Corrections Secretary Matthew Cate and state lawmakers repeatedly said that only nonviolent offenders — mostly those convicted of white collar, property and drug crimes — would be freed without monitoring. At the time the law took effect on Jan. 25, Cate promised it would not lead to dangerous felons being unsupervised after their release.
"If you're a serious offender, you're ineligible. If you're a violent offender, you're ineligible. If you're a sex offender, you're ineligible. All that's defined," he said during a news conference the day the law took effect.
The department's own records paint a picture that conflicts with Cate's pledge, although most do not appear to violate the strict letter of the law. A corrections spokesman said the problem is with the law, not with the way the department has handled the releases.
Of the 1,944 convicts left without supervision in the first five weeks after the law took effect Jan. 25, 96 were in jail for possessing weapons or explosives and 120 served time for stalking, domestic violence and child neglect, abduction or cruelty. A smaller number served time for more serious offenses, including sex crimes, false imprisonment, battery and involuntary manslaughter.
Two state lawmakers have introduced a bill seeking to maintain parole supervision for inmates convicted of several of those offenses. They plan to announce the legislative language as early as Wednesday.
"These are multiple crimes that the public would be horrified to know the department considers nonserious or nonviolent," said Assemblyman Ted Lieu, D-Torrance, who obtained the list through the California Public Records Act and shared it with The Associated Press.
Most of the unsupervised releases contained in the corrections department records do not violate the letter of the law, which excludes certain crimes such as rape or inmates with a history of such offenses. But Lieu and state Assemblywoman Alyson Huber, D-Lodi, want to expand the list of crimes for which inmates would be ineligible for unsupervised parole, saying it will close a dangerous loophole.
The list would include solicitation of murder, stalking, domestic violence and gang activity. Lieu, who is running for attorney general this year, said he will add more offenses later.
The bill by Lieu and Huber would let local law enforcement officials object to releasing specific criminals without oversight.
"Parole supervision has been shown to have a deterrent effect, and we just removed it for thousands of state prisoners," Lieu said.
Oscar Hidalgo, a corrections department spokesman, said the releases did not violate the law and that lawmakers can makes changes if they want.
"When we say nonserious, nonviolent and non-sex offender, we follow the penal code," he said. "The Legislature had determined what is a violent, what is a serious and what is a sex offense, not the department."
According to the department's records, one of the former inmates released on unsupervised parole this year had been convicted of oral copulation with a minor, which should have excluded him from the program under the law.
Hidalgo said the specific circumstances of the case led the department to consider it nonserious, nonviolent and not an excludable sex offense under the law. The case involved consensual contact with a 16- or 17-year-old, he said, adding that he didn't know the age of the perpetrator.
Seventeen others had been convicted of statutory rape, 16 were convicted of false imprisonment, seven of battery, three for involuntary manslaughter, three for burning inhabited structures and one for soliciting murder.

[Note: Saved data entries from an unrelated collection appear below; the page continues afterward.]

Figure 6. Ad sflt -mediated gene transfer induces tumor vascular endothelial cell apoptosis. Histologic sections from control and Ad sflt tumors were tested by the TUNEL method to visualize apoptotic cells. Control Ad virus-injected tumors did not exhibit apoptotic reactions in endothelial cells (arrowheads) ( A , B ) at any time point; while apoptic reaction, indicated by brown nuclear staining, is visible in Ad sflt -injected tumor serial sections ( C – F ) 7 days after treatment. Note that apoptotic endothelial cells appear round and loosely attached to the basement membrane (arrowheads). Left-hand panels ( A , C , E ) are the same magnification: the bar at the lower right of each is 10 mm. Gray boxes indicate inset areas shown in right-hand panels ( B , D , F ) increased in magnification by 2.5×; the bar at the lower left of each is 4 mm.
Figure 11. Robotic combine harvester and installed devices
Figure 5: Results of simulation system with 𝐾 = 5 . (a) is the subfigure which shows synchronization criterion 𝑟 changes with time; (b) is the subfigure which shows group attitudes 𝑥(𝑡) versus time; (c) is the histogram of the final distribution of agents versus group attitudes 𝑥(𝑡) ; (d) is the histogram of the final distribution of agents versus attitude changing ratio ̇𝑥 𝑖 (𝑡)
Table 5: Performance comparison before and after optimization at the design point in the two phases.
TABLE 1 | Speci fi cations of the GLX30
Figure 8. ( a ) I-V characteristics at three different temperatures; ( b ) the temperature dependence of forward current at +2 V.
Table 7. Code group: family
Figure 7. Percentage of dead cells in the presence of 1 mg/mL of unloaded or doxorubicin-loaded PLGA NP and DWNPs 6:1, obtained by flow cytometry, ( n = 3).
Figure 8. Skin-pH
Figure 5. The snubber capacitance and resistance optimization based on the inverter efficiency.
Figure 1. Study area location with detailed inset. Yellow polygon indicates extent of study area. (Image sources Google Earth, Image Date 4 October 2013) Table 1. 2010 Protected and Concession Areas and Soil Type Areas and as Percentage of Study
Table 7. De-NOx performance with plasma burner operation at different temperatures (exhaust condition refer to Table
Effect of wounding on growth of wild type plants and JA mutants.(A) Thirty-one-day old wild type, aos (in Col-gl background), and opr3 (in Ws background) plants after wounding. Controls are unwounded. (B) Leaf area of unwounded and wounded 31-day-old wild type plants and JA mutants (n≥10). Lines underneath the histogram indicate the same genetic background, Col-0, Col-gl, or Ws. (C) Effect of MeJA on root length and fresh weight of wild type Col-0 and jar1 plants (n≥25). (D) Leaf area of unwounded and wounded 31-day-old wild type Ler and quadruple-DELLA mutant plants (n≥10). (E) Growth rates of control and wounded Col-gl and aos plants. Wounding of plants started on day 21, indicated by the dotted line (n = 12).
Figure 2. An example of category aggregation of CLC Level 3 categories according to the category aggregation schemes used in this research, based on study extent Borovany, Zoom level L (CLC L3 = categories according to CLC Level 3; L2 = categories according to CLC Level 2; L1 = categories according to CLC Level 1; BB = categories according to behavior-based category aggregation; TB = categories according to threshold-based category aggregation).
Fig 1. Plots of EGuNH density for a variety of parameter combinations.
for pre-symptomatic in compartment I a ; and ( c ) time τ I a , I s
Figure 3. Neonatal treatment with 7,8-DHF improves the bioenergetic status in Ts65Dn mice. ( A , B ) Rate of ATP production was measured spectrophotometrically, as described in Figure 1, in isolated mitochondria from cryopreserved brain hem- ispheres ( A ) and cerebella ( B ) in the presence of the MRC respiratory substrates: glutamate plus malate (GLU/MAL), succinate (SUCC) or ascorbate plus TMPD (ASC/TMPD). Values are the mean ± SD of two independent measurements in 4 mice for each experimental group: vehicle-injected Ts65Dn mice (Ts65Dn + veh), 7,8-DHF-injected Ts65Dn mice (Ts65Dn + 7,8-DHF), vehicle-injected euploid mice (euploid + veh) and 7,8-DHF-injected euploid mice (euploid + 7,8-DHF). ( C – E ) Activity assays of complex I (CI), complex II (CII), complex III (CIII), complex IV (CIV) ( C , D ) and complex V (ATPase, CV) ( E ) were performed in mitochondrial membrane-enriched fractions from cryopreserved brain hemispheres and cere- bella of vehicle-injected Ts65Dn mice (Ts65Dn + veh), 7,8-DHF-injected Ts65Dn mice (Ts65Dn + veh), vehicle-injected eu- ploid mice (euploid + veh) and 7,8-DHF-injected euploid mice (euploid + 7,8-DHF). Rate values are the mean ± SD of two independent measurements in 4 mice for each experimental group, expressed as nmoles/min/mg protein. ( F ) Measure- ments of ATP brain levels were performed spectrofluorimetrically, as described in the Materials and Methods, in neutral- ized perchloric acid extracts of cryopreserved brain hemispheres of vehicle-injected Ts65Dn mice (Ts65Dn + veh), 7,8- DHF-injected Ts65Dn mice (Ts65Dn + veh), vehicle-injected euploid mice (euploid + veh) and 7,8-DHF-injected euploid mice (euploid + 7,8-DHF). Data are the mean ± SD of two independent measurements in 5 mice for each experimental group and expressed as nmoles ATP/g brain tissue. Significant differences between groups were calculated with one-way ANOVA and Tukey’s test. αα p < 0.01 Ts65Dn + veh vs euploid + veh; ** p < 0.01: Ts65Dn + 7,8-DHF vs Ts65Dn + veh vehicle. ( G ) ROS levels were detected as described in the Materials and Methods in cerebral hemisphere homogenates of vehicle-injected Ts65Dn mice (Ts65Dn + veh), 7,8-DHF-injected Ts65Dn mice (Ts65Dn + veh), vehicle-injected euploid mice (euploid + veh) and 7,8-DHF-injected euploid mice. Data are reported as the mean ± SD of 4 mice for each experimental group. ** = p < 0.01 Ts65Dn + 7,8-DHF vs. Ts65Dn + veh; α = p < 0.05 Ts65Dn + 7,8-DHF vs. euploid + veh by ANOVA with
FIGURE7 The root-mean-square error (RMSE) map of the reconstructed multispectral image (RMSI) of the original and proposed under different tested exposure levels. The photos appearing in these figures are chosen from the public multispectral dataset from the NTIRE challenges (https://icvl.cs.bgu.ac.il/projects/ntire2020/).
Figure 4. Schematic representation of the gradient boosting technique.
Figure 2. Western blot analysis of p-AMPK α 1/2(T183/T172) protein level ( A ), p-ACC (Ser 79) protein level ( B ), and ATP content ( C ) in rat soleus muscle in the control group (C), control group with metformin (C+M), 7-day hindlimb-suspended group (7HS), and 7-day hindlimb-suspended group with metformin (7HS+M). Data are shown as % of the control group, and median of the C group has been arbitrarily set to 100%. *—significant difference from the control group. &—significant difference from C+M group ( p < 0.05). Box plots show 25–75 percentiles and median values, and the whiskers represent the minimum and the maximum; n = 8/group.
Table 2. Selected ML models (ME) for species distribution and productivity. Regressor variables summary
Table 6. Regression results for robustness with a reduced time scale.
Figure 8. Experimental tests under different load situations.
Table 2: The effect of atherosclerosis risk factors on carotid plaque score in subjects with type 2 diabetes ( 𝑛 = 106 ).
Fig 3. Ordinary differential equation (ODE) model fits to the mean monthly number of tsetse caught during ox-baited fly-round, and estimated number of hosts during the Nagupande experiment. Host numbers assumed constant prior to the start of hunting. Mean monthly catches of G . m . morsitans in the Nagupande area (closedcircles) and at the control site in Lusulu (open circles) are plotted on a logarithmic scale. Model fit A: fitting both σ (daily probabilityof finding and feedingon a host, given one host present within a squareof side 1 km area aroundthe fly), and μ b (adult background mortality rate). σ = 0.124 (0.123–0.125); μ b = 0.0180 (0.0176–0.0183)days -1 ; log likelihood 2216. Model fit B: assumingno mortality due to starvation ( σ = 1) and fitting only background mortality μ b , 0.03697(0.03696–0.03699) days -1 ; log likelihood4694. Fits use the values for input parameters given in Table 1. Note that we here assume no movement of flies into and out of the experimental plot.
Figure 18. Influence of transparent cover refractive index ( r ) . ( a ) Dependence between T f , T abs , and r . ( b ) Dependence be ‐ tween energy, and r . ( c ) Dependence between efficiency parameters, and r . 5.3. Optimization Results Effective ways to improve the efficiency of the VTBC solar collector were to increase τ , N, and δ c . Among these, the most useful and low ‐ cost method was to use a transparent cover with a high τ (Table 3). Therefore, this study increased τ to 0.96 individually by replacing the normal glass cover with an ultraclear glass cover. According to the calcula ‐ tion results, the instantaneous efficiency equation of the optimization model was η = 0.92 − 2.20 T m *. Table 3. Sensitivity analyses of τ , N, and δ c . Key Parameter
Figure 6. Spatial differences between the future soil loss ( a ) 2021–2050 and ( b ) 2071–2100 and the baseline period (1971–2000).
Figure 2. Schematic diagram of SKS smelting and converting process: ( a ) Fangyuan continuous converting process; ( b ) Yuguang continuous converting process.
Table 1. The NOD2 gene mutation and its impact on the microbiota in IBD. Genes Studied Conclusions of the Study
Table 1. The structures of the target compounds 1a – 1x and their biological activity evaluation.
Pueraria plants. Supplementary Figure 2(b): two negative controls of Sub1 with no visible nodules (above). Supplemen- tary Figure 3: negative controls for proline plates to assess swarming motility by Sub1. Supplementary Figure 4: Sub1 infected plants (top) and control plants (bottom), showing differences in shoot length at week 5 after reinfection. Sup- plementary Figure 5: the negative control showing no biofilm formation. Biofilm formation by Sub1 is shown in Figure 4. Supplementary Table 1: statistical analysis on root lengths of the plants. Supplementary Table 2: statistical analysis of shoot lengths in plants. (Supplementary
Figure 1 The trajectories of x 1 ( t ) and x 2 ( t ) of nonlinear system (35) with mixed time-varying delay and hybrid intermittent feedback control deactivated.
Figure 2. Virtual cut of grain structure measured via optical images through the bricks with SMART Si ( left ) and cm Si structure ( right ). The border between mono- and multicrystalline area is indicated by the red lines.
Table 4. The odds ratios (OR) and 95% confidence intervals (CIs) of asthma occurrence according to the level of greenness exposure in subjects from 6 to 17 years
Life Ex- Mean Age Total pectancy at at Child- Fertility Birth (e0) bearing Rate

The law prohibits sending the ex-convicts back to prison unless they are convicted of new crimes. They can be searched at will by law enforcement until their unsupervised parole ends after one year, but otherwise they do not have to report to parole agents.
It also gives corrections officials discretion, prohibiting the discharge of those deemed to be at high risk of committing new crimes regardless of other criteria.
The parole provision is designed to reduce the state inmate population by 6,500 and save $500 million in its first year. It is separate from other portions of the law that also have drawn attention, including early releases of inmates from state prisons and county jails.
An Associated Press report last week showed that hundreds of inmates being released early from county jails also had been convicted of violent offenses.
California had been one of only two states, along with Illinois, that monitors every ex-convict on parole. The law was projected to reduce the average caseload of a parole agent from 70 to 48 parolees.
Because of that, Cate said the law would increase public safety "by focusing our resources on high-risk offenders, serious offenders, violent offenders and sex offenders."